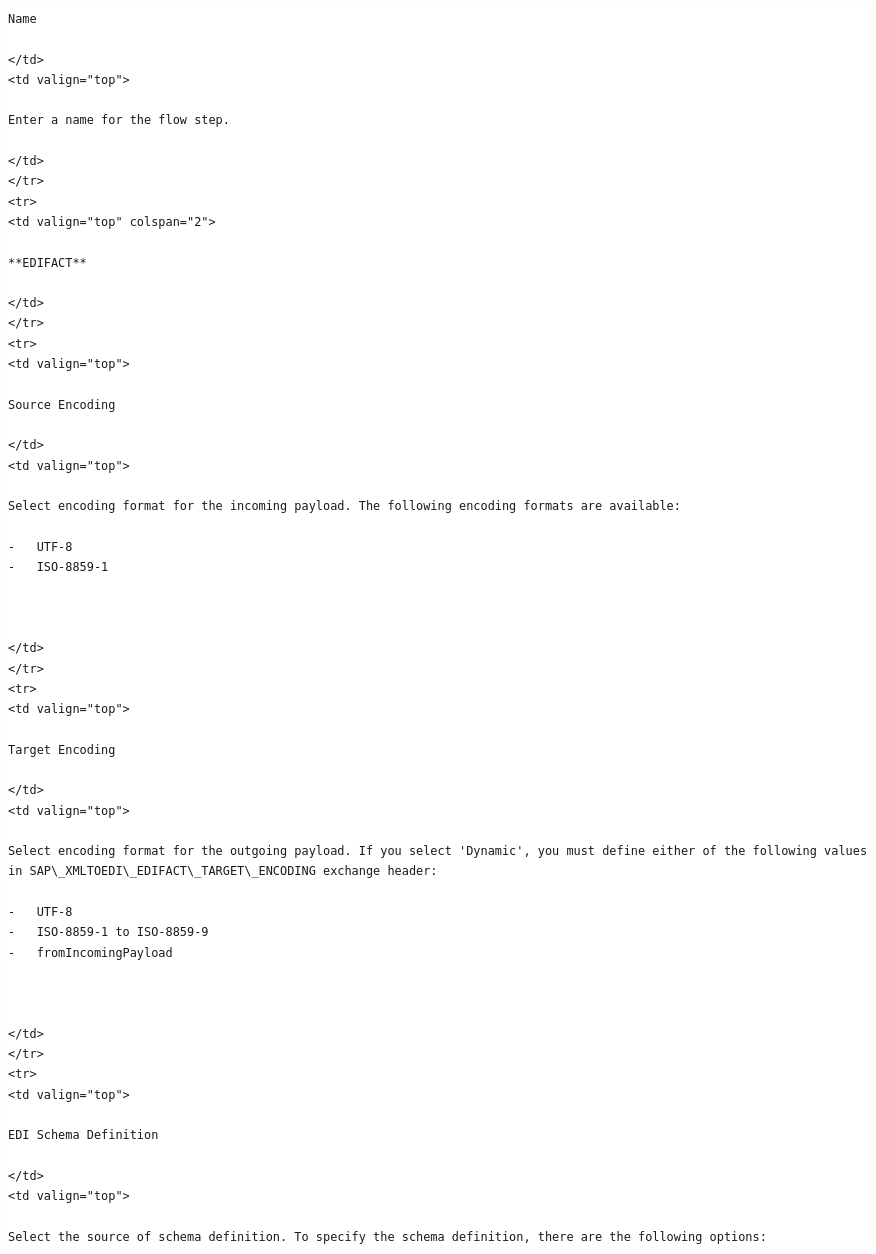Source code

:     Name
    
    </td>
    <td valign="top">
    
    Enter a name for the flow step.
    
    </td>
    </tr>
    <tr>
    <td valign="top" colspan="2">
    
    **EDIFACT**
    
    </td>
    </tr>
    <tr>
    <td valign="top">
    
    Source Encoding
    
    </td>
    <td valign="top">
    
    Select encoding format for the incoming payload. The following encoding formats are available:

    -   UTF-8
    -   ISO-8859-1


    
    </td>
    </tr>
    <tr>
    <td valign="top">
    
    Target Encoding
    
    </td>
    <td valign="top">
    
    Select encoding format for the outgoing payload. If you select 'Dynamic', you must define either of the following values in SAP\_XMLTOEDI\_EDIFACT\_TARGET\_ENCODING exchange header:

    -   UTF-8
    -   ISO-8859-1 to ISO-8859-9
    -   fromIncomingPayload


    
    </td>
    </tr>
    <tr>
    <td valign="top">
    
    EDI Schema Definition
    
    </td>
    <td valign="top">
    
    Select the source of schema definition. To specify the schema definition, there are the following options:
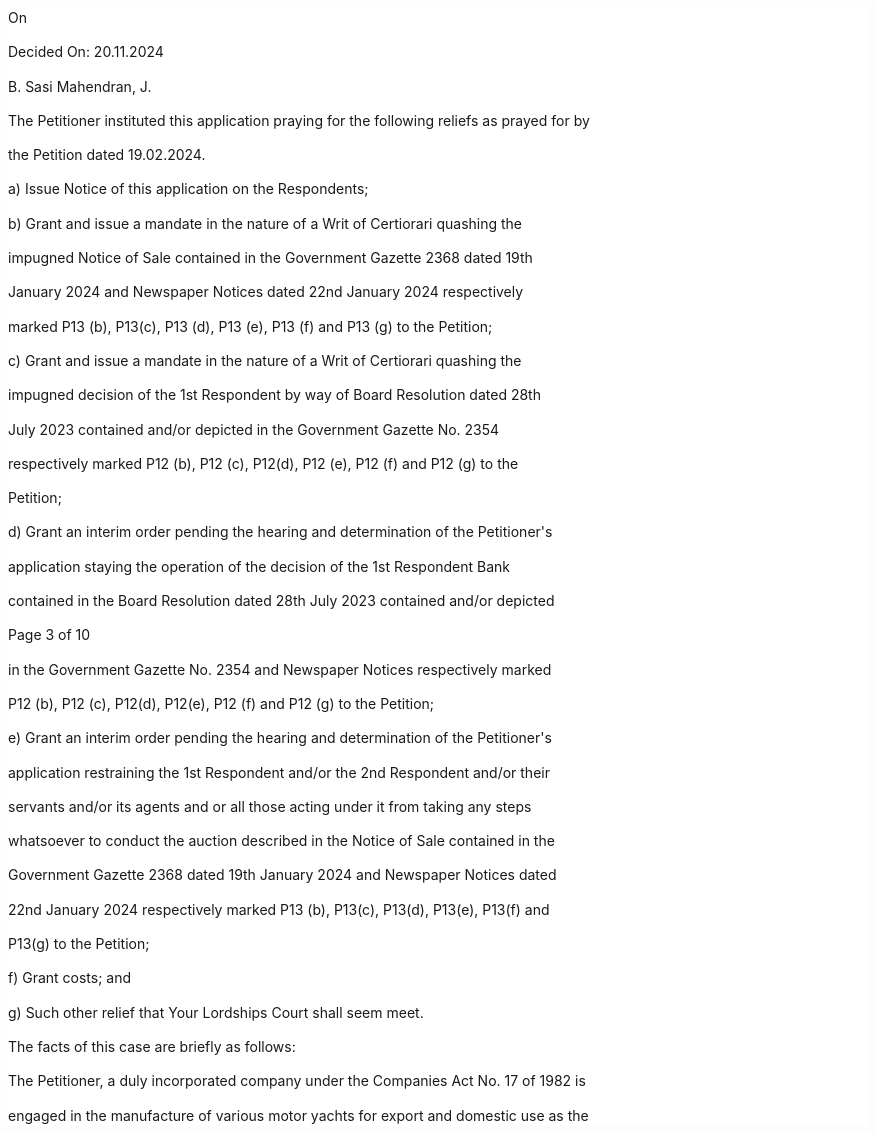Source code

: On

Decided On: 20.11.2024

B. Sasi Mahendran, J.

The Petitioner instituted this application praying for the following reliefs as prayed for by

the Petition dated 19.02.2024.

a) Issue Notice of this application on the Respondents;

b) Grant and issue a mandate in the nature of a Writ of Certiorari quashing the

impugned Notice of Sale contained in the Government Gazette 2368 dated 19th

January 2024 and Newspaper Notices dated 22nd January 2024 respectively

marked P13 (b), P13(c), P13 (d), P13 (e), P13 (f) and P13 (g) to the Petition;

c) Grant and issue a mandate in the nature of a Writ of Certiorari quashing the

impugned decision of the 1st Respondent by way of Board Resolution dated 28th

July 2023 contained and/or depicted in the Government Gazette No. 2354

respectively marked P12 (b), P12 (c), P12(d), P12 (e), P12 (f) and P12 (g) to the

Petition;

d) Grant an interim order pending the hearing and determination of the Petitioner's

application staying the operation of the decision of the 1st Respondent Bank

contained in the Board Resolution dated 28th July 2023 contained and/or depicted

Page 3 of 10

in the Government Gazette No. 2354 and Newspaper Notices respectively marked

P12 (b), P12 (c), P12(d), P12(e), P12 (f) and P12 (g) to the Petition;

e) Grant an interim order pending the hearing and determination of the Petitioner's

application restraining the 1st Respondent and/or the 2nd Respondent and/or their

servants and/or its agents and or all those acting under it from taking any steps

whatsoever to conduct the auction described in the Notice of Sale contained in the

Government Gazette 2368 dated 19th January 2024 and Newspaper Notices dated

22nd January 2024 respectively marked P13 (b), P13(c), P13(d), P13(e), P13(f) and

P13(g) to the Petition;

f) Grant costs; and

g) Such other relief that Your Lordships Court shall seem meet.

The facts of this case are briefly as follows:

The Petitioner, a duly incorporated company under the Companies Act No. 17 of 1982 is

engaged in the manufacture of various motor yachts for export and domestic use as the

•••••

§ **YOUR TASK**: Render each nonblank line of the data above as a row in a Markdown table with a No. column for the row number and a Text column for the line. Leave out the pictures.

§ **TASK ANSWER**:
| No. | Text |
|---|---|
| 1 | Source code |
| 2 | :     Name |
| 3 |     </td> |
| 4 |     <td valign="top"> |
| 5 |     Enter a name for the flow step. |
| 6 |     </td> |
| 7 |     </tr> |
| 8 |     <tr> |
| 9 |     <td valign="top" colspan="2"> |
| 10 |     **EDIFACT** |
| 11 |     </td> |
| 12 |     </tr> |
| 13 |     <tr> |
| 14 |     <td valign="top"> |
| 15 |     Source Encoding |
| 16 |     </td> |
| 17 |     <td valign="top"> |
| 18 |     Select encoding format for the incoming payload. The following encoding formats are available: |
| 19 |     -   UTF-8 |
| 20 |     -   ISO-8859-1 |
| 21 |     </td> |
| 22 |     </tr> |
| 23 |     <tr> |
| 24 |     <td valign="top"> |
| 25 |     Target Encoding |
| 26 |     </td> |
| 27 |     <td valign="top"> |
| 28 |     Select encoding format for the outgoing payload. If you select 'Dynamic', you must define either of the following values in SAP\_XMLTOEDI\_EDIFACT\_TARGET\_ENCODING exchange header: |
| 29 |     -   UTF-8 |
| 30 |     -   ISO-8859-1 to ISO-8859-9 |
| 31 |     -   fromIncomingPayload |
| 32 |     </td> |
| 33 |     </tr> |
| 34 |     <tr> |
| 35 |     <td valign="top"> |
| 36 |     EDI Schema Definition |
| 37 |     </td> |
| 38 |     <td valign="top"> |
| 39 |     Select the source of schema definition. To specify the schema definition, there are the following options: |
| 40 | Source code |
| 41 | : On |
| 42 | Decided On: 20.11.2024 |
| 43 | B. Sasi Mahendran, J. |
| 44 | The Petitioner instituted this application praying for the following reliefs as prayed for by |
| 45 | the Petition dated 19.02.2024. |
| 46 | a) Issue Notice of this application on the Respondents; |
| 47 | b) Grant and issue a mandate in the nature of a Writ of Certiorari quashing the |
| 48 | impugned Notice of Sale contained in the Government Gazette 2368 dated 19th |
| 49 | January 2024 and Newspaper Notices dated 22nd January 2024 respectively |
| 50 | marked P13 (b), P13(c), P13 (d), P13 (e), P13 (f) and P13 (g) to the Petition; |
| 51 | c) Grant and issue a mandate in the nature of a Writ of Certiorari quashing the |
| 52 | impugned decision of the 1st Respondent by way of Board Resolution dated 28th |
| 53 | July 2023 contained and/or depicted in the Government Gazette No. 2354 |
| 54 | respectively marked P12 (b), P12 (c), P12(d), P12 (e), P12 (f) and P12 (g) to the |
| 55 | Petition; |
| 56 | d) Grant an interim order pending the hearing and determination of the Petitioner's |
| 57 | application staying the operation of the decision of the 1st Respondent Bank |
| 58 | contained in the Board Resolution dated 28th July 2023 contained and/or depicted |
| 59 | Page 3 of 10 |
| 60 | in the Government Gazette No. 2354 and Newspaper Notices respectively marked |
| 61 | P12 (b), P12 (c), P12(d), P12(e), P12 (f) and P12 (g) to the Petition; |
| 62 | e) Grant an interim order pending the hearing and determination of the Petitioner's |
| 63 | application restraining the 1st Respondent and/or the 2nd Respondent and/or their |
| 64 | servants and/or its agents and or all those acting under it from taking any steps |
| 65 | whatsoever to conduct the auction described in the Notice of Sale contained in the |
| 66 | Government Gazette 2368 dated 19th January 2024 and Newspaper Notices dated |
| 67 | 22nd January 2024 respectively marked P13 (b), P13(c), P13(d), P13(e), P13(f) and |
| 68 | P13(g) to the Petition; |
| 69 | f) Grant costs; and |
| 70 | g) Such other relief that Your Lordships Court shall seem meet. |
| 71 | The facts of this case are briefly as follows: |
| 72 | The Petitioner, a duly incorporated company under the Companies Act No. 17 of 1982 is |
| 73 | engaged in the manufacture of various motor yachts for export and domestic use as the |